In the United States, government loan guarantees helped increase investment in solar technology, including by thin-film-solar makers such as Abound Solar (Solar Cell Maker Gets a $400-Million Boost). It is not clear, however, what will happen to federally supported industries when the money from the 2009 stimulus bill runs out (Cash for Infrastructure). Funding from the new Advanced Research Projects Agency for Energy (ARPA-E) is being used to find cheaper ways to manufacture conventional silicon solar panels (Making More Solar Cells from Silicon).
Meanwhile, laboratories made prototypes of potentially ultra-efficient new kinds of solar panels. Nanostructures help solar panels absorb light, increasing their power output by 30 percent or more (TR10: Light-Trapping Photovoltaics and Solar Cells Use Nanoparticles to Capture More Sunlight). Researchers are finding ways around the inherent physical limitations of semiconductors, demonstrating in a prototype solar cell an effect that allows photons to generate multiple electrons. This approach could increase solar power output by 50 percent (Upping the Limit on Solar Cell Efficiency).

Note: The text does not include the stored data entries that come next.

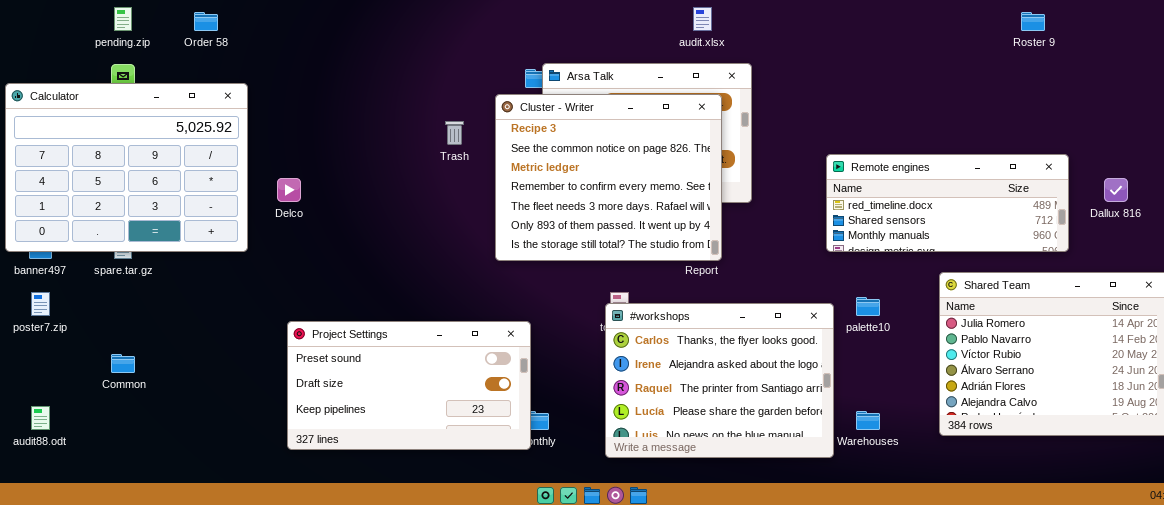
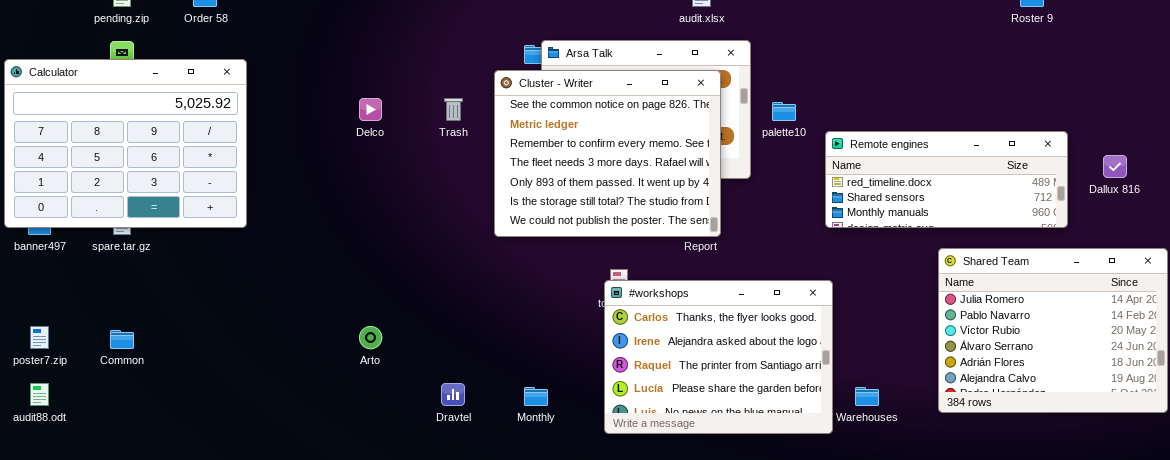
Cluster - Writer: [495,94,722,261] -> [494,70,721,237], scrolled down 1 row
Delco: [277,178,301,202] -> [359,98,382,121], moved
poster7.zip: [31,292,50,316] -> [30,326,49,349], moved
palette10: [856,297,880,316] -> [772,102,796,121], moved
Project Settings: [287,321,531,450] -> none, closed

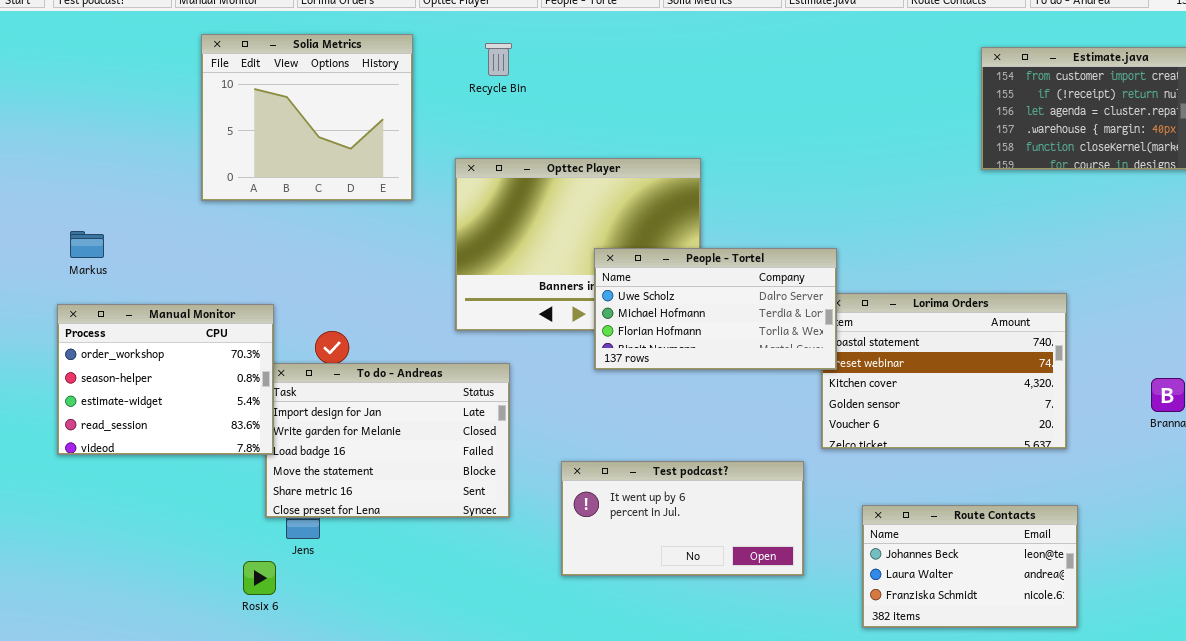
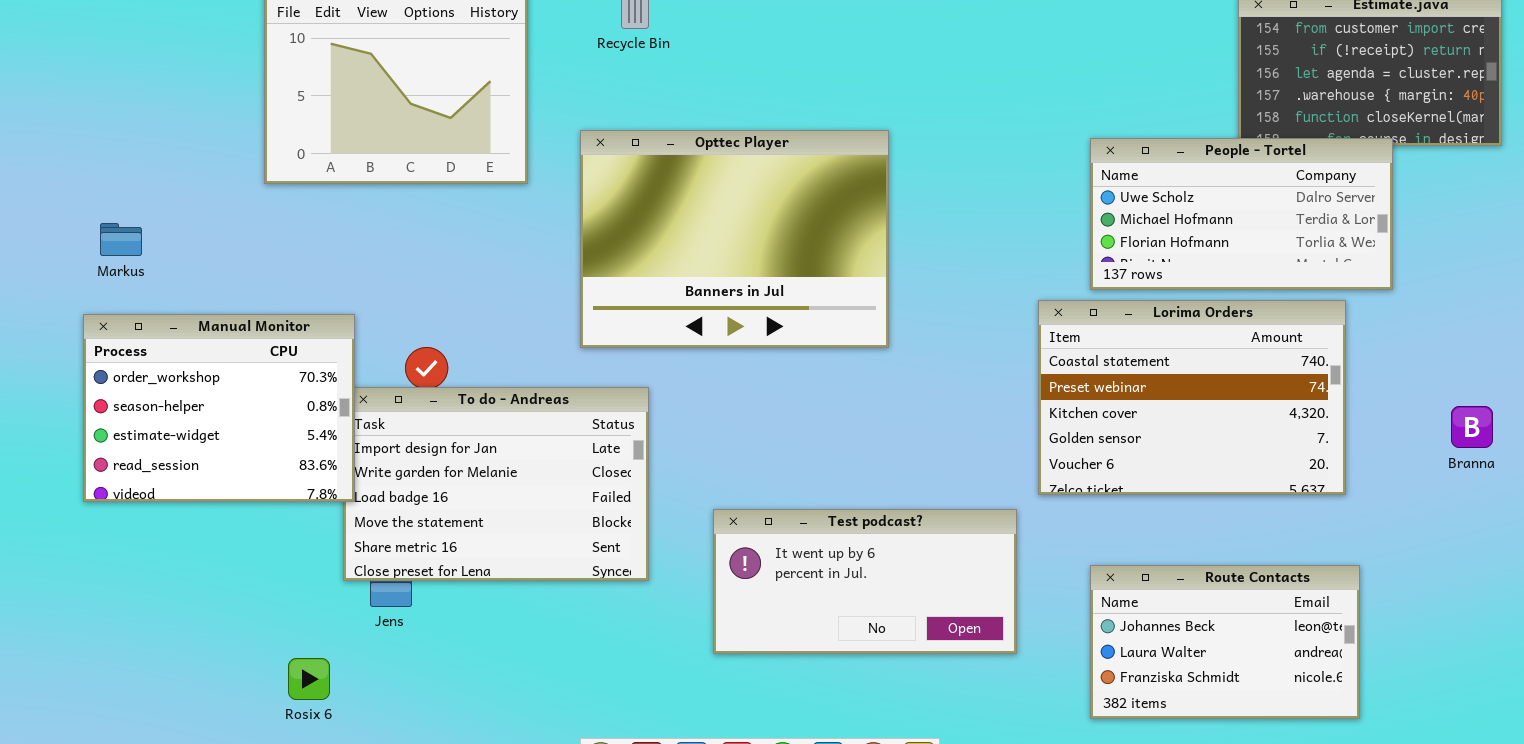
People - Tortel: [594,248,837,370] -> [1090,138,1393,290], moved
Rosix 6: [243,561,276,595] -> [288,658,330,700], moved

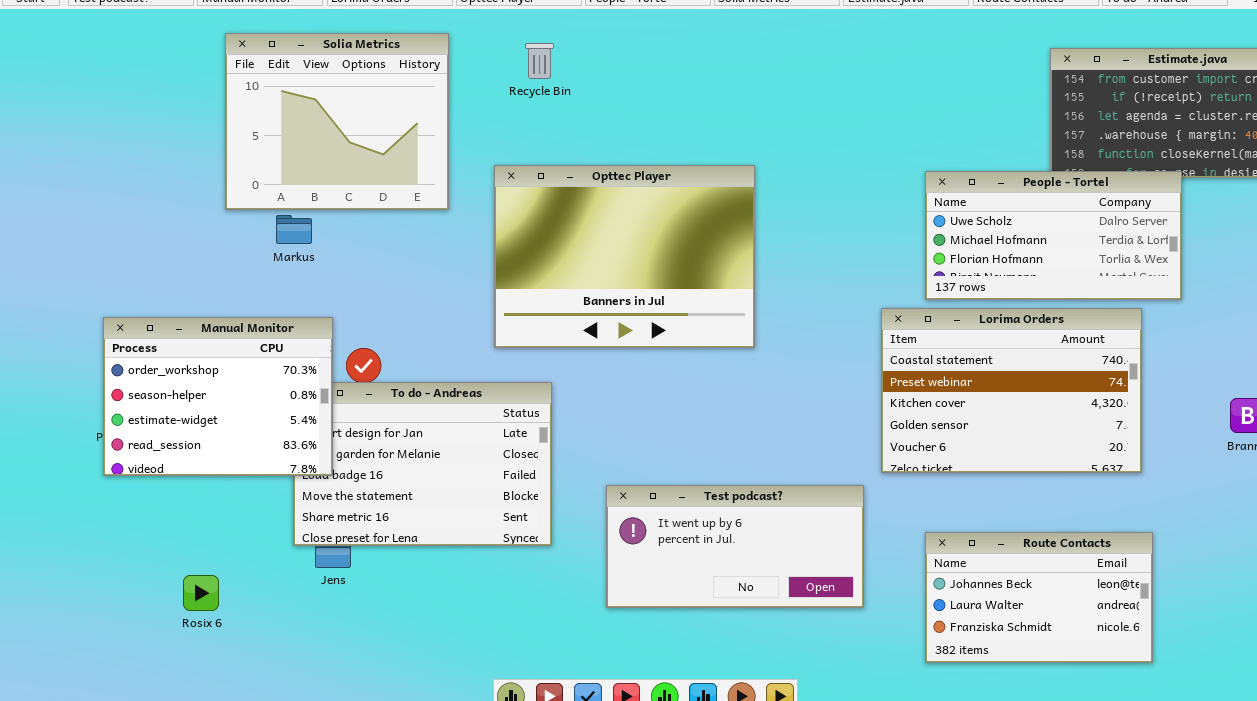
Markus: [100,223,142,256] -> [276,215,312,244], moved
Manual Monitor: [83,314,355,502] -> [103,317,333,476], moved
Rosix 6: [288,658,330,700] -> [183,575,219,611], moved

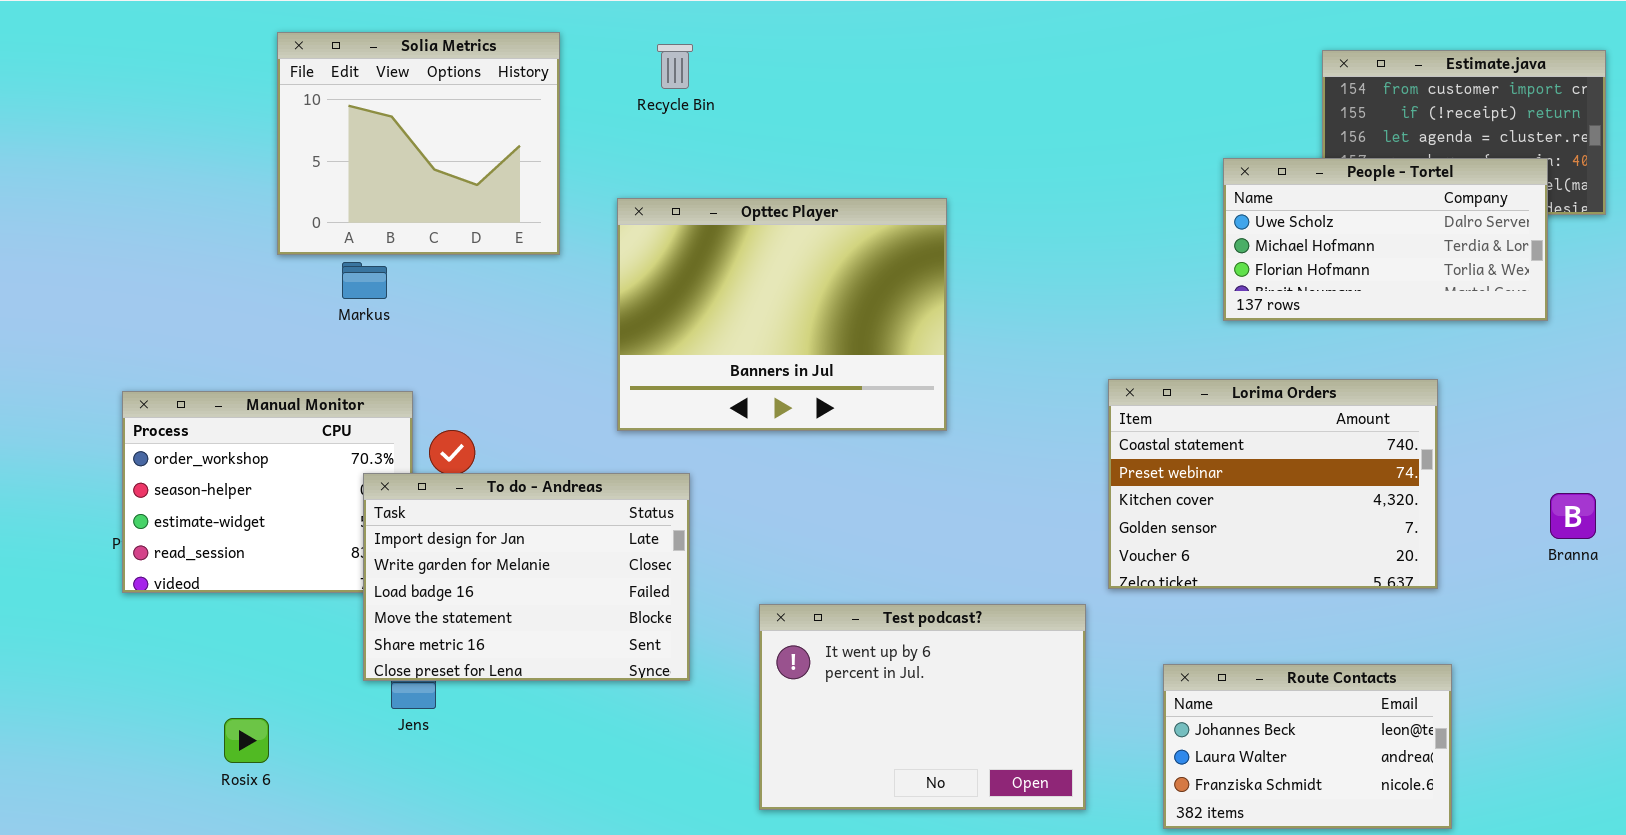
People - Tortel: [925,171,1182,300] -> [1223,158,1548,321], moved
To do - Andreas: [293,382,552,546] -> [363,473,690,681], raised
Test podcast?: [606,485,864,608] -> [759,604,1086,810], resized

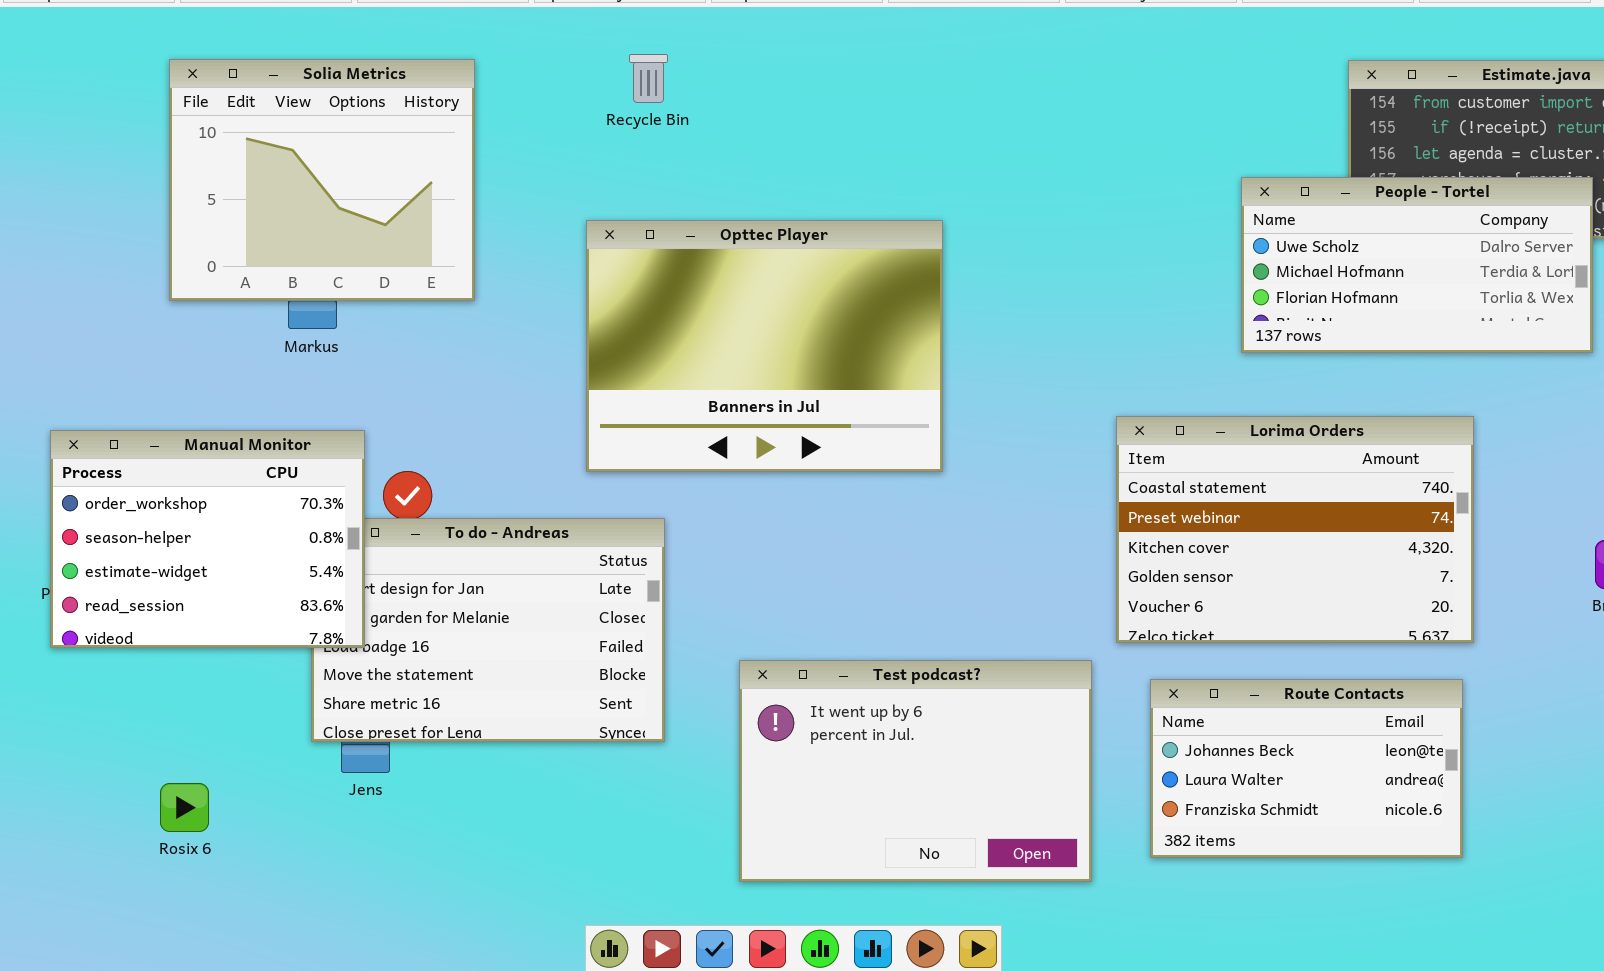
Solia Metrics: [277,32,560,255] -> [169,59,475,301], moved
Manual Monitor: [122,391,413,593] -> [50,430,365,648], raised
Route Contacts: [1163,664,1452,829] -> [1150,679,1463,858], moved

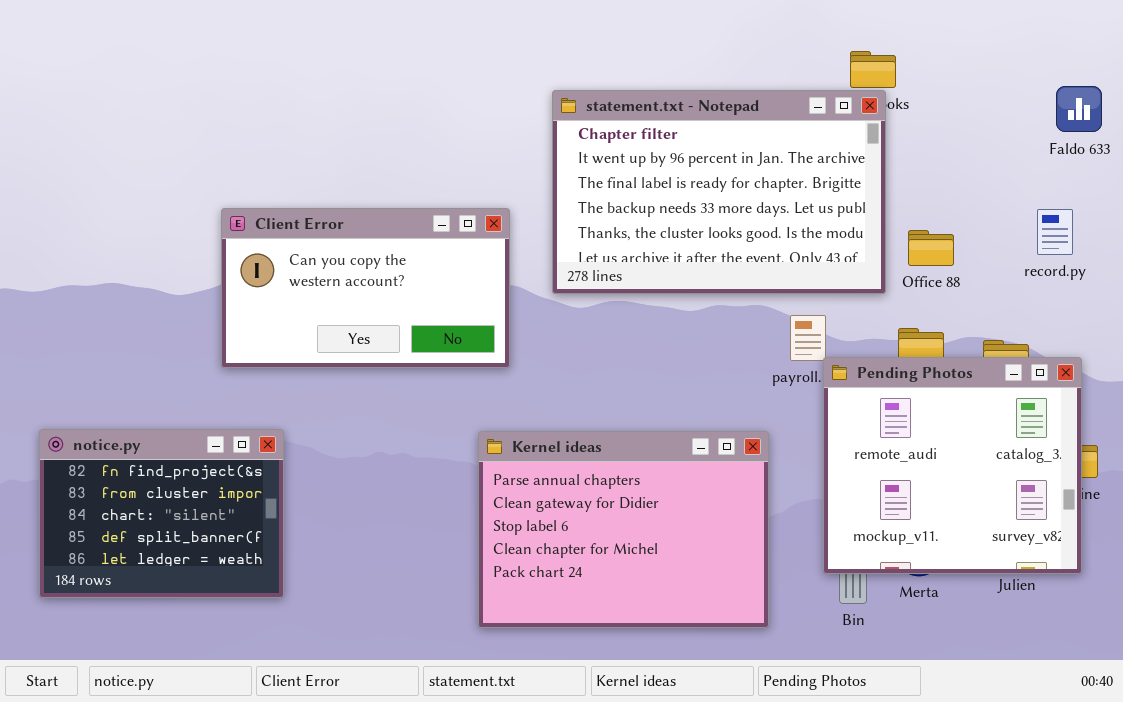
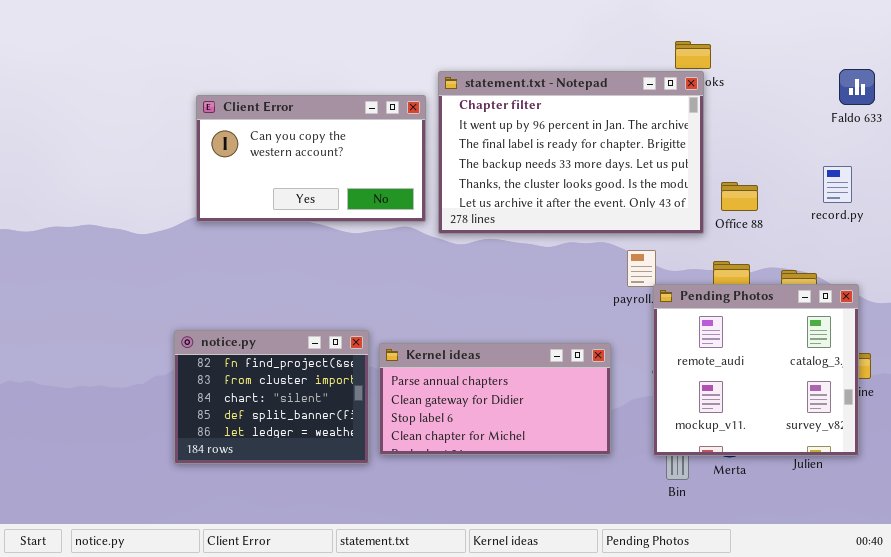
Client Error: [221,208,510,368] -> [196,95,426,222], moved
notice.py: [39,429,284,598] -> [174,330,369,464], moved
Kernel ideas: [478,431,769,628] -> [379,343,611,455], resized

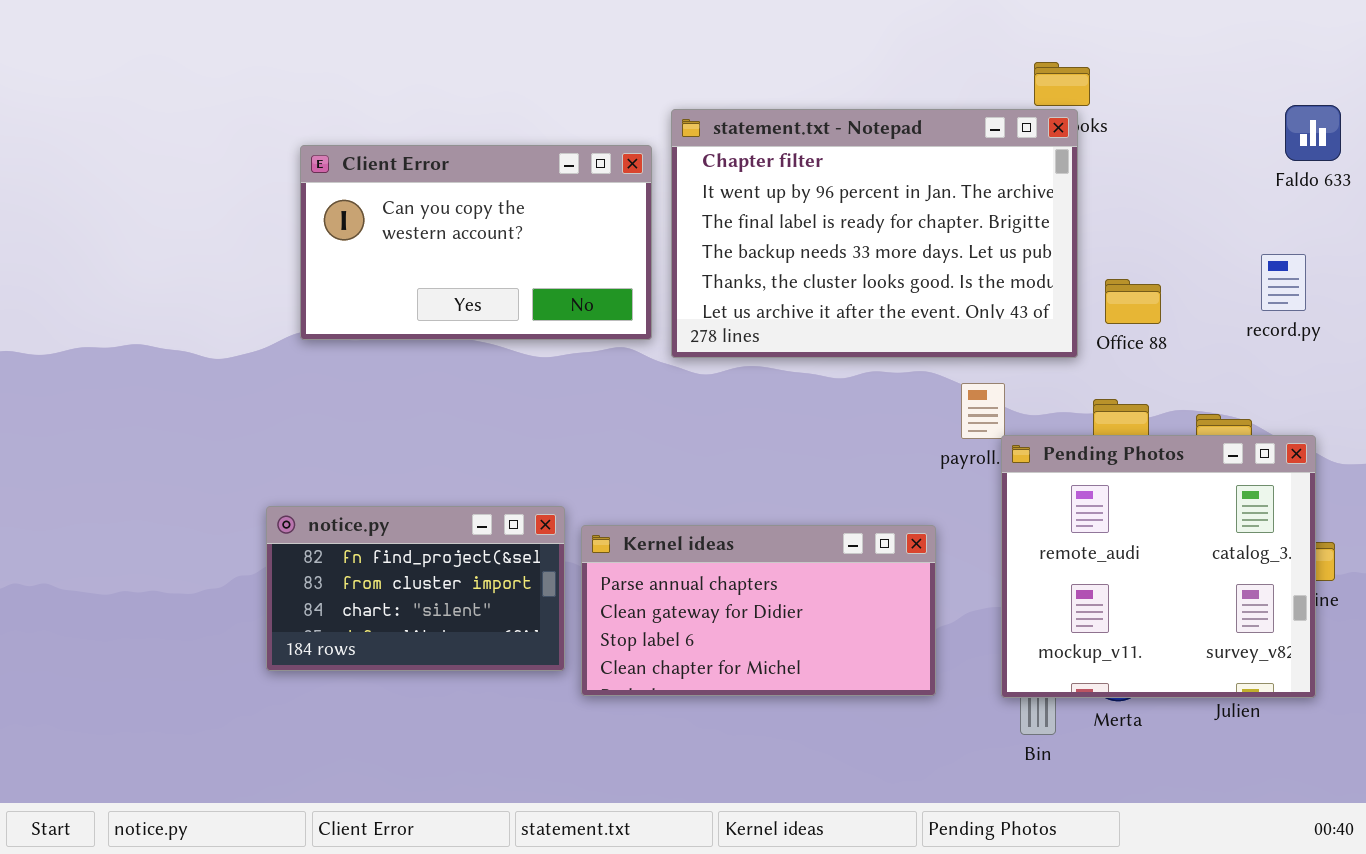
notice.py: [174,330,369,464] -> [266,506,565,671], resized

A novel approach that uses both heat and light from the sun to make electricity could potentially double the output of solar panels (A New Way to Use the Sun’s Energy).
These prototypes are many years from commercialization, but by increasing the power output of solar panels without greatly increasing the cost to make them, they could reduce not only the cost per watt for solar panels but also the number of solar panels needed and therefore shipping and installation costs—something that will be key for solar to go head to head with conventional power.
Clean Fuels and Efficient Engines
Meanwhile, better engines will reduce the need for petroleum. A number of new engine prototypes can achieve fuel efficiencies that exceed that of hybrid vehicles (Reinventing the Gasoline Engine, 70 mpg, without a Hybrid, and The Two-Stroke Engine, Reconsidered).
Even as advanced biofuels such as cellulosic ethanol are slowly coming to market (What’s Holding Biofuels Back?), companies are developing a new generation of biofuels with chemical properties like those of gasoline or diesel—replacements that can be used in existing cars and transported in existing pipelines. Researchers created genes that allow bacteria to produce diesel fuel, and these are being commercialized by a company called LS9 (Genes to Make Hydrocarbon Fuels). Another company has started producing a precursor to synthetic diesel in Brazil (Searching for Biofuels’ Sweet Spot). Researchers have also engineered microorganisms that can convert sunlight and water into diesel (TR10: Solar Fuel). And the U.S. government has funded a $122 million research center with the goal of converting sunlight to fuel without using organisms (Fuel from the Sun).
To be sure, it will be years before many of these advances work their way into the marketplace. The lack of a comprehensive energy policy in the United States, where many of the innovations are taking place, doesn’t help (Piecemeal Energy Policy Will Still Cut Greenhouse Emissions). And the inability of Congress to pass a budget this year could stifle research and development—the funding of ARPA-E, for example, hangs in the balance (Dim Prospects for Energy R&D). But if the willingness to compromise that allowed Democrats and Republicans to pass a tax-cut bill at the end of the year continues, there may be surprising progress. Meanwhile, China continues to push forward with plans to lead the world in electric vehicles, providing government incentives to develop the cars and install charging stations. Next year, that ambition will be evident outside China, as Chinese automaker BYD plans to start selling its first electric car in the United States.